En 2015, México, en medio de escándalos como el de la “Casa Blanca” y denuncias crecientes por desvíos multimillonarios de recursos públicos a nivel federal y estatal, experimentó un giro sin precedentes en su política anticorrupción: la creación del Sistema Nacional Anticorrupción (SNA). Diseñado como una herramienta de coordinación interinstitucional y participación ciudadana, su objetivo era ambicioso y urgente: erradicar la corrupción desde su origen hasta su sanción.
El SNA surgió de una reforma constitucional al artículo 113, con la intención de articular un ecosistema anticorrupción a través de siete instituciones clave: la Auditoría Superior de la Federación (ASF), la entonces Secretaría de la Función Pública (hoy renombrada Secretaría Anticorrupción y Buen Gobierno, SABG), el Tribunal Federal de Justicia Administrativa (TFJA), la Fiscalía Especializada en Combate a la Corrupción, el Consejo de la Judicatura Federal (próximamente sustituido por un nuevo órgano disciplinario), el Comité de Participación Ciudadana (CPC) y el ya extinto Instituto Nacional de Transparencia, Acceso a la Información y Protección de Datos Personales (INAI).

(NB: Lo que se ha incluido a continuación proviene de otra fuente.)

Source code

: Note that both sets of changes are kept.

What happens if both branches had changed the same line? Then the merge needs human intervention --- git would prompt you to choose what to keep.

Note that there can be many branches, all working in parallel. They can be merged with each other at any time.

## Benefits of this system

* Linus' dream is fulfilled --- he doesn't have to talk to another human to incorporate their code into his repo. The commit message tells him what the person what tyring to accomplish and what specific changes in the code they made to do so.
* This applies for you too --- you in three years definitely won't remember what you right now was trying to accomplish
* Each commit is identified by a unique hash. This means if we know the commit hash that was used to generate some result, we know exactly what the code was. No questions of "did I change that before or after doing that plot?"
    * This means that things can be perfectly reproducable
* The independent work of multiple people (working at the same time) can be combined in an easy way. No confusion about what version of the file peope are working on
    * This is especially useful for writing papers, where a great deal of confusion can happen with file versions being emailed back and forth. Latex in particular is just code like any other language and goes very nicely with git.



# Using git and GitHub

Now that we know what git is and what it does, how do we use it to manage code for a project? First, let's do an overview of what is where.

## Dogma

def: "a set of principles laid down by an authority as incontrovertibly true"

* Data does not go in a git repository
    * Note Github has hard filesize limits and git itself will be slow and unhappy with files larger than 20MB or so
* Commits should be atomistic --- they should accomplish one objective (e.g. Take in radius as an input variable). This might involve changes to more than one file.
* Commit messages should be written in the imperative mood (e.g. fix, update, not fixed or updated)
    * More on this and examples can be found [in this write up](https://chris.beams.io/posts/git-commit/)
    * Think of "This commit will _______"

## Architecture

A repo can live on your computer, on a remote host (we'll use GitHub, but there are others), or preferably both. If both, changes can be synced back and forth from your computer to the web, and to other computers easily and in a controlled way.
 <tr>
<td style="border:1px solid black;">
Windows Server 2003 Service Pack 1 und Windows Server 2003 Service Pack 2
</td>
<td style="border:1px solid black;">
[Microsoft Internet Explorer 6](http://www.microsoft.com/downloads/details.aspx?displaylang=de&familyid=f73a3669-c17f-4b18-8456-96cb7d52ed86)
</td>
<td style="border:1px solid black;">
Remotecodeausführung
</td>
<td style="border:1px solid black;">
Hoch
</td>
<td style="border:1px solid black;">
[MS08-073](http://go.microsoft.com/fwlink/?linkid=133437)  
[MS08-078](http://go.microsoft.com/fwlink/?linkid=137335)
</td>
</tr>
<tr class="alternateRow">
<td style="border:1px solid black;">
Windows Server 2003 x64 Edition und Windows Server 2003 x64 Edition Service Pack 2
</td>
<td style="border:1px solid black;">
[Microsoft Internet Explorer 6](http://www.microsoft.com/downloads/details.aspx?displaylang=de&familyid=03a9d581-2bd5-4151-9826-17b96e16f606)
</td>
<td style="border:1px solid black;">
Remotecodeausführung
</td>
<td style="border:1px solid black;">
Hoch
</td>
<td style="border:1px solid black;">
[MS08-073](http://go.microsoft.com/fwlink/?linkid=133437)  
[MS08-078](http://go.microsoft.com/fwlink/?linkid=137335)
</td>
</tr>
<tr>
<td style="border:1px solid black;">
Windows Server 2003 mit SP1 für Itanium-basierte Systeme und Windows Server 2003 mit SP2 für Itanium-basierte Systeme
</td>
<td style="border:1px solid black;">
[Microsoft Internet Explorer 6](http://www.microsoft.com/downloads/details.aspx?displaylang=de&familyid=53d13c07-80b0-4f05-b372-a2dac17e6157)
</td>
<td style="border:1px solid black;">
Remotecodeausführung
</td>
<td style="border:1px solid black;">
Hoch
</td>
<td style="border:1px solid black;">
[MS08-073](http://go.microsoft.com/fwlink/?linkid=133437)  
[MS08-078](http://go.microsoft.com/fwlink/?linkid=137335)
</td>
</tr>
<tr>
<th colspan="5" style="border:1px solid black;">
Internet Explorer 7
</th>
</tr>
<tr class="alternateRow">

Su diseño, considerado innovador incluso a nivel regional, prometía una coordinación transversal entre instituciones de control, justicia y sociedad civil, además del desarrollo de herramientas digitales para fortalecer la transparencia y la rendición de cuentas. Sin embargo, a casi una década de su creación, la efectividad del SNA se ha visto limitada. Si bien ha consolidado una estructura operativa para la prevención, detección y sanción de actos de corrupción, lo ha hecho más en el plano formal que en el práctico. Ha ampliado las obligaciones institucionales, creado nuevos mecanismos de vigilancia y visibilizado a las autoridades, pero sin generar un cambio estructural profundo.
A nivel local, algunos Comités de Participación Ciudadana han logrado avances relevantes. En el Estado de México, por ejemplo, el CPC ha colaborado con periodistas y fiscalías para documentar casos y promover sanciones administrativas. Pero estos logros siguen siendo excepcionales, no sistémicos.
La corrupción en México continúa siendo un fenómeno arraigado y multifactorial que trasciende las capacidades de un solo sistema. Las cifras de impunidad, la normalización de prácticas corruptas y el escepticismo social reflejan una realidad dolorosa: la implementación efectiva de políticas públicas y la construcción de una cultura de legalidad siguen siendo una meta lejana.
Hace unos días, con motivo del décimo aniversario del SNA, la titular de la SABG, Raquel Buenrostro, reconoció que el sistema “urge de capacidad y rumbo”. Su afirmación no fue solo un señalamiento político, sino un diagnóstico preciso. El SNA enfrenta retos estructurales: presupuestos limitados, autonomía institucional restringida y una cultura burocrática que aún tolera, cuando no reproduce, prácticas corruptas.
Si se quiere que el SNA cumpla con su propósito, es indispensable un compromiso renovado por parte de todos los actores involucrados. Se requiere fortalecer la coordinación interinstitucional, garantizar la autonomía de las fiscalías y dotar al sistema de los recursos necesarios para su operación. Pero también, y quizás más importante, se necesita una transformación de fondo en la cultura institucional, una que premie la integridad, fomente la transparencia y castigue de manera efectiva las desviaciones.
El combate a la corrupción no es solo un asunto de gobierno. La participación activa de la sociedad civil es crucial: en la denuncia, en la vigilancia, en la exigencia permanente de rendición de cuentas. El sector privado también debe involucrarse. Según la Encuesta Nacional de Calidad e Impacto Gubernamental (ENCIG) del INEGI, el 65 % de los actos de corrupción involucran a particulares. Sin esquemas de corresponsabilidad empresarial ni incentivos claros para adoptar códigos de ética vinculantes, el sistema seguirá atrapado en una lógica punitiva estatal, ineficaz frente a redes complejas de corrupción público-privada.
El SNA no ha sido un fracaso absoluto, pero sí una promesa aún incumplida. Hoy, más que nunca, se necesita recuperar su espíritu original: un esfuerzo coordinado, transversal y colectivo. Solo así será posible avanzar hacia un México más justo, íntegro y libre de corrupción.